§ **Kutipan Sumber**
-.-.-
CITRA PKS TERUS DIGOYANG : DIMUNCULKAN TUDUHAN FITNAH SUAP TERHADAP HAKIM PEMUTUS PK MISBAKHUN



Senang melihat orang lain susah dan susah melihat orang lain senang. Kalimat itulah yang paling tepat untuk mengawali  analisa kita kali ini.

Seperti diketahui, Majelis Hakim Peninjauan Kembali yang diketuai Artidjo Alkostar dengan anggota Zaharuddin Utama dan Mansyur Kertayasa memvonis bebas Misbakhun dari hukuman 2 tahun penjara pada Juli lalu. Misbakhun dinyatakan tidak terbukti melakukan pemalsuan letter of credit perusahaan miliknya di Bank Century sebesar US$ 22,5 juta.

Awalnya dilaporkan oleh Sofyan Arsyad
Ketua Komisi Yudisial Eman Suparman membenarkan ada laporan dari masyarakat mengenai indikasi suap majelis hakim yang memutus Peninjauan Kembali (PK) Muhammad Misbakhun terkait kasus pemalsuan letter of credit Bank Century.  "Pada 20 November 2012, kami menerima laporan dari seorang pelapor," kata Eman di Gedung KY. Pelapor mengetik pengalamannya dalam delapan lembar kertas yang dibubuhi materi dan ditandatangani.

Dalam laporannya tersebut pihak pelapor mengaku mengetahui penyerahan uang senilai Rp1,5 miliar dan  Rp2 miliar, dalam bentuk mata uang asing. Belakangan diketahui pelapor tersebut bernama Sofyan Arsyad. Namanya memang baru kali ini terdengar, ia memang bukan pejabat negara, pegawai negeri, atau pengusaha kelas atas. Di kartu tanda penduduk, lelaki berusia 59 tahun ini hanya mencantumkan pekerjaan: swasta.

Sofyan Arsyad mengaku "tak sengaja" terlibat dalam upaya memuluskan suksesnya PK yang diajukan oleh Misbakhun, karena ia mengenal pengacara yang mengurus perkara tersebut yaitu saudara Lukmanul Hakim.

Mengutip laporan majalah Tempo edisi 3 Desember 2012, Sofyan Arsyad ini gemar berburu uang pecahan lama. Kegemaran inilah yang membuat dia sering berhubungan dengan Lukmanul Hakim, seorang pengacara yang berkantor di kawasan Roxy, Jakarta Pusat.  Keduanya sudah lama saling mengenal karena sama-sama berasal dari Sumatera Selatan.
-.-.-
§ **Data untuk Analisis**
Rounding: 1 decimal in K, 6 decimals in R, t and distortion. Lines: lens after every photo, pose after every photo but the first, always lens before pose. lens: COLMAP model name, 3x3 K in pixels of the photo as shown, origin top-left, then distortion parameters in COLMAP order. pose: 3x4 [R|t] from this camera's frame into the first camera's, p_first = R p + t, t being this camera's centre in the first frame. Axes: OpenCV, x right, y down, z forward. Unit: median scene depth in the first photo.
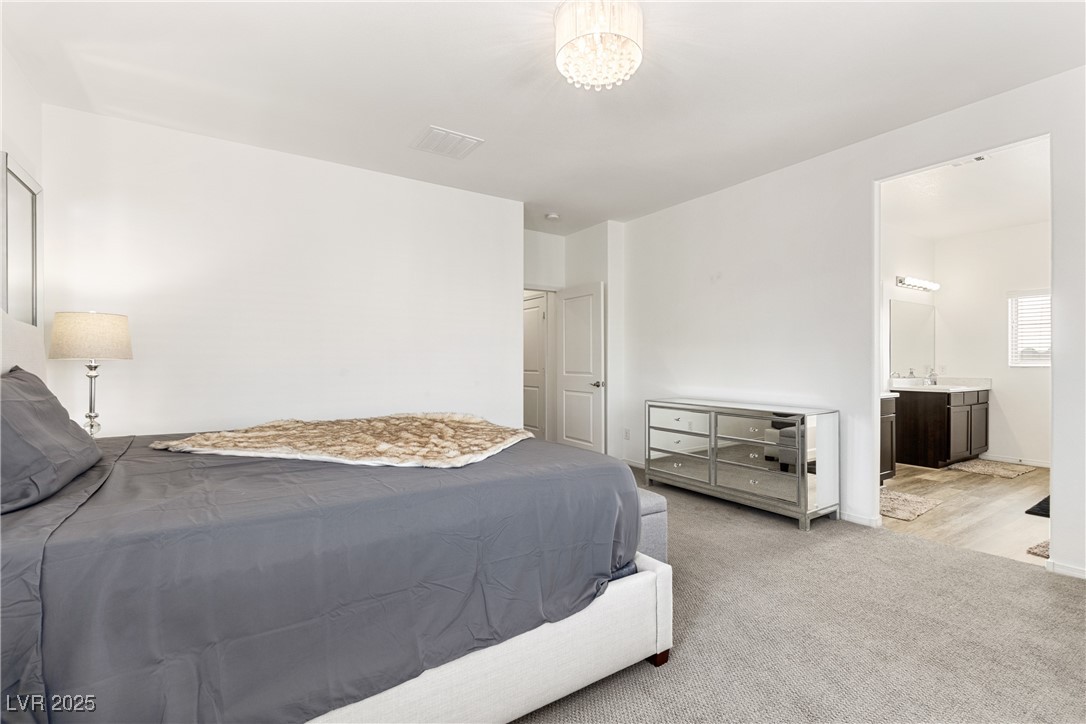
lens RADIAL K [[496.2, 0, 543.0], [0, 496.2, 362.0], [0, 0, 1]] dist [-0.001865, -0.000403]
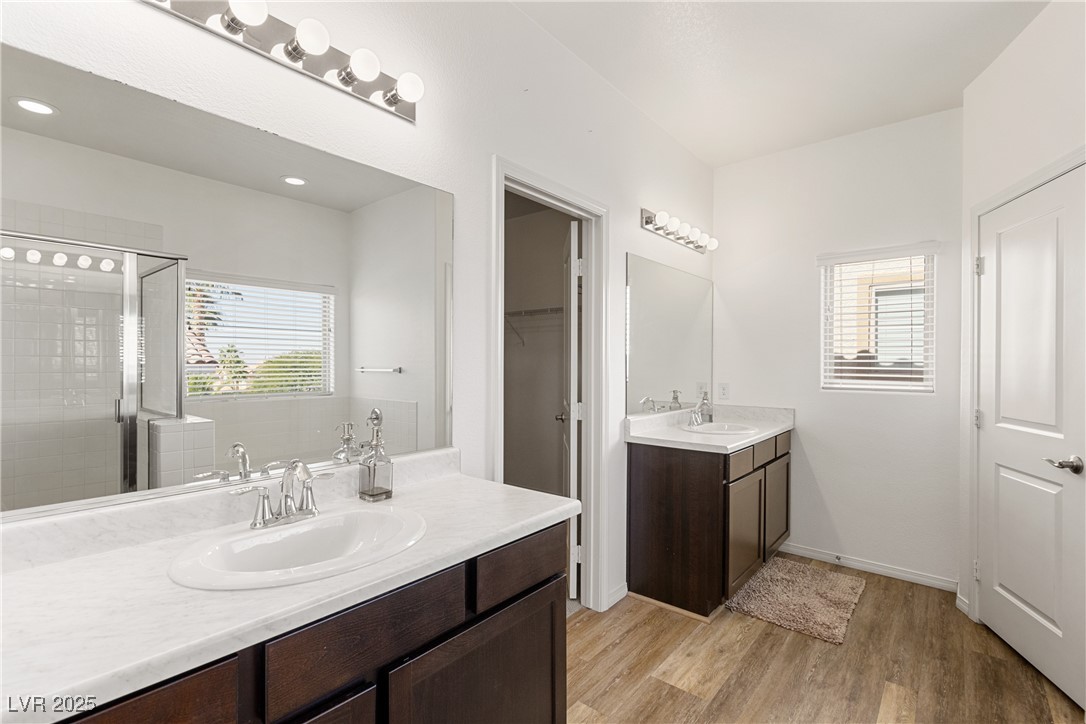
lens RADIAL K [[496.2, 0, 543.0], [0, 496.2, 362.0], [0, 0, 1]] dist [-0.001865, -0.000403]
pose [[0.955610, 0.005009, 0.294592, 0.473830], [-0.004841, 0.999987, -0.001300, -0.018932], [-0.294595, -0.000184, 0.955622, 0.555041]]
-.-.-
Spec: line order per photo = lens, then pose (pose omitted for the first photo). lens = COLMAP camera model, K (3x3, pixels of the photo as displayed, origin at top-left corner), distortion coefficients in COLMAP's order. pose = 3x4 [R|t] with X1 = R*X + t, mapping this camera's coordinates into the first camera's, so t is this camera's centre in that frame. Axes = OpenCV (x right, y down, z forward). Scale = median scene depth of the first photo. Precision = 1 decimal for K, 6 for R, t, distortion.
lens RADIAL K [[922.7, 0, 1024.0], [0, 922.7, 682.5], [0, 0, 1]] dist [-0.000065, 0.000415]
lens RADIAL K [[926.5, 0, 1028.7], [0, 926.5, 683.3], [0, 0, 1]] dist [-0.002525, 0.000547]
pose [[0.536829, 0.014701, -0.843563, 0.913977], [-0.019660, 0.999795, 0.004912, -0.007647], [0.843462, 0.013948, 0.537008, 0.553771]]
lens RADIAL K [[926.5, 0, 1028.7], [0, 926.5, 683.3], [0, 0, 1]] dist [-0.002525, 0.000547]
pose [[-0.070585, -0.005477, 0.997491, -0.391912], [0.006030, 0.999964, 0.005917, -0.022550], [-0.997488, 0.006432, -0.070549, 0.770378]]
-.-.-
§ **Kegiatan**
Tulis lanjutan teks tentang dugaan suap terhadap majelis hakim yang memutus PK Misbakhun, dimulai setelah kalimat terakhir yang ditampilkan.

§ **Jawaban Tertulis**
Menurut Sofyan Arsyad, ia tahu sejumlah detail proses Lukman menyuap dua hakim agung, Mansyur dan Zaharuddin. Karena ia beberapa kali diajak Lukman ikut wara-wiri bertemu dengan sejumlah orang yang ikut "mengurus" perkara itu. Termasuk ikut terlibat dalam proses menyiapkan dana suap miliaran rupiah yang disediakan dalam mata uang dolar untuk dua hakim agung itu.

Sofyan memastikan tak salah mengenali hakim agung yang dituduhnya menerima suap dari Misbakhun. Ia tepat menunjuk wajah Hakim Agung Mansyur saat disodorkan delapan foto oleh Tempo. “Ini orangnya. Mansyur Kartayasa, yang saya temui di Hotel Grand Hyatt,” kata lelaki berusia 59 tahun itu setengah berteriak.

Menurut Sofyan Arsyad, uang suap sebesar Rp 1,5 miliar untuk Zaharuddin Utama yang merupakan hakim anggota perkara Misbakhun diserahkan pada 28 Juni 2012 di kantor Mahkamah Agung. Sementara uang suap sebesar Rp 2 miliar untuk Mansyur Kartayasa diserahkan di rumahnya di kawasan Sunter, Jakarta Utara, pada 2 Juli 2012, tiga hari sebelum putusan peninjauan kembali.

Laporannya memang sangat menarik karena sepertinya dia tahu betul. Laporan tersebut saat ini sedang ditindaklanjuti oleh Komisioner KY Bidang Pengawasan Hakim dan Investigasi, Suparman Marzuki. "Ini segera dibawa ke Panel. Nanti Panel itu yang memeriksa pelapornya. Kami juga akan klarifikasi berbagai pihak yang mungkin menjadi saksi atau menyerahkan alat-alat bukti," ujarnya.

Selain ke Komisi Yudisial, Sofyan Arsyad juga melapor ke KPK. Di setiap laporannya, ia membubuhkan tanda tangan di atas materai Rp 6.000. “Artinya, saya siap mempertanggungjawabkan dunia-akhirat,” ujar dia.

Majalah Tempo edisi 3 Desember 2012 yang pertama kali memblow up kasus ini menyebut, berdasarkan nara sumbernya, Sofyan Arsad, ada seorang lagi yang berperan membebaskan Misbakhun, yakni seorang pegawai bagian tilang di Pengadilan Negeri (PN) Jakarta Selatan bernama Zul Fitria alias Fitri. Judul utama di majalah yang didirikan oleh Goenawan Muhammad  tersebut adalah Operasi Pembebasan Perkara Nomor 47.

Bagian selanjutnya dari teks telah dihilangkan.